Editorial
du Sérénissime Grand Maître
Dernièrement, un frère m’interpelle :
« Voilà, me dit-il, j’étais
en discussion avec un ami
lorsqu’il m’a demandé
qu’elle était la différence entre un
franc- maçon et
un profane... J’avoue que j’ai
été perturbé par
cette question. Qu’en penses-tu ? ».
Les
« vieux frères » disons plutôt
ceux qui bénéficient d’une
certaine expérience... sont fréquemment interpellés
par des questionnements de ce genre. Souvent,
force est de constater qu’ils s’en sortent par une
pirouette verbale : « tu comprendras plus tard, cherches
et tu trouveras
» ou « c’est un
bon sujet de planche,
que dirais-tu de le traiter
pour une prochaine tenue
?
». Il ne faut pas leur en vouloir. Ces interrogations,
aussi pertinentes soient-elles, appellent
des
réponses qui relèvent plus d’une sensibilité
personnelle, d’une analyse intime que l’on ne
saurait en aucun
cas ériger en vérité. Car n’oublions
pas un instant que la FM est
avant tout une
démarche profondément individuelle voire individualiste
et que, de ce fait, le stéréotype du F\ ou
de la S\ Idéale qui émergerait de la
société des hommes
n’existe pas.

════

• **CONSIGNE ÉCRITE 1**: Recopiez sans rien modifier les lignes des entrées, de celle qui contient « job800_scenario1_1771 » jusqu'à la fin des entrées, ces deux bornes comprises.

════

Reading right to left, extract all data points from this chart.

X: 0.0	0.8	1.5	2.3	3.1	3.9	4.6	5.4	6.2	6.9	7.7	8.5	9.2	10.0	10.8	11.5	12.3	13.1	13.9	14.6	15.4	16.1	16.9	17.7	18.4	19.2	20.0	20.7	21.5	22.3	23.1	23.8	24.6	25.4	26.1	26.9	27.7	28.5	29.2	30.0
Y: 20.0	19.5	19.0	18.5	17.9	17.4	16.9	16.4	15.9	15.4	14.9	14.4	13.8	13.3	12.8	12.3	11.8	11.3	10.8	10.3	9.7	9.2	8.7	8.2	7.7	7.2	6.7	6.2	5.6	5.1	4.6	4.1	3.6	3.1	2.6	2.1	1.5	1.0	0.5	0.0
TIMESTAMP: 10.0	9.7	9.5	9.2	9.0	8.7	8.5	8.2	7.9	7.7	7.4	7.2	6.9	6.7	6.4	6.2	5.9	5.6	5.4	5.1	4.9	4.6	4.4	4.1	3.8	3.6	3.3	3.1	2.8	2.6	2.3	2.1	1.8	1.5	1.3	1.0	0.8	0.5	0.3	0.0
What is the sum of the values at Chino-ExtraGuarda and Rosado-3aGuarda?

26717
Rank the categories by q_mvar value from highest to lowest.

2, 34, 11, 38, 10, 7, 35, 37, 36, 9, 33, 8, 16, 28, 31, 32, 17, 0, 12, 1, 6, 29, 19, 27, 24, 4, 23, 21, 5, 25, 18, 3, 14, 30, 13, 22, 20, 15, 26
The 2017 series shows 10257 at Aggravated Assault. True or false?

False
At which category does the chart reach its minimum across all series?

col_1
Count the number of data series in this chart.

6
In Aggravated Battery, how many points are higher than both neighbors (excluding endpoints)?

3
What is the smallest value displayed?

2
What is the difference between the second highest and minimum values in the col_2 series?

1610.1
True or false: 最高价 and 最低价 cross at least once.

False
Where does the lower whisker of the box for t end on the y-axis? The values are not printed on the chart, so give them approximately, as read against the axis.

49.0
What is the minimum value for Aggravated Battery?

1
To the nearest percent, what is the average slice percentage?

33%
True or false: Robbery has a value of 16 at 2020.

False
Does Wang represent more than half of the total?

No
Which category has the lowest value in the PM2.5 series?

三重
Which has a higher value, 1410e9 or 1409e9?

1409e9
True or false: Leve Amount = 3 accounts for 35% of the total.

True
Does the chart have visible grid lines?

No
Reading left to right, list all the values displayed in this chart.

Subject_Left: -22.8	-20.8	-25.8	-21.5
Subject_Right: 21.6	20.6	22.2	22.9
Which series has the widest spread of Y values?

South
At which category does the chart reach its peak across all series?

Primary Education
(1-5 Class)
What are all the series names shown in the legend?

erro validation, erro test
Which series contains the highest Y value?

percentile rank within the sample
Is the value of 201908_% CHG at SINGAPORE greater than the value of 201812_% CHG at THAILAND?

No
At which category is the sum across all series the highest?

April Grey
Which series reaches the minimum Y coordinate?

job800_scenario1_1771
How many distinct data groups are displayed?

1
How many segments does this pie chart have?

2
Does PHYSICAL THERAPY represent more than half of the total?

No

════

• **CONSIGNE ÉCRITE 2**:
Répondez à ces questions à partir de l'éditorial :
(a) Qui a récemment interpellé l'auteur ?
(b) Par quoi les « vieux frères » s'en sortent-ils souvent face à ce genre de questionnements ?
(c) Qu'est avant tout la FM, selon l'éditorial ?

• **RÉSULTAT ATTENDU 1**:
job800_scenario1_1771
How many distinct data groups are displayed?

1
How many segments does this pie chart have?

2
Does PHYSICAL THERAPY represent more than half of the total?

No

• **RÉSULTAT ATTENDU 2**:
(a) Un frère.
(b) Par une pirouette verbale.
(c) Une démarche profondément individuelle, voire individualiste.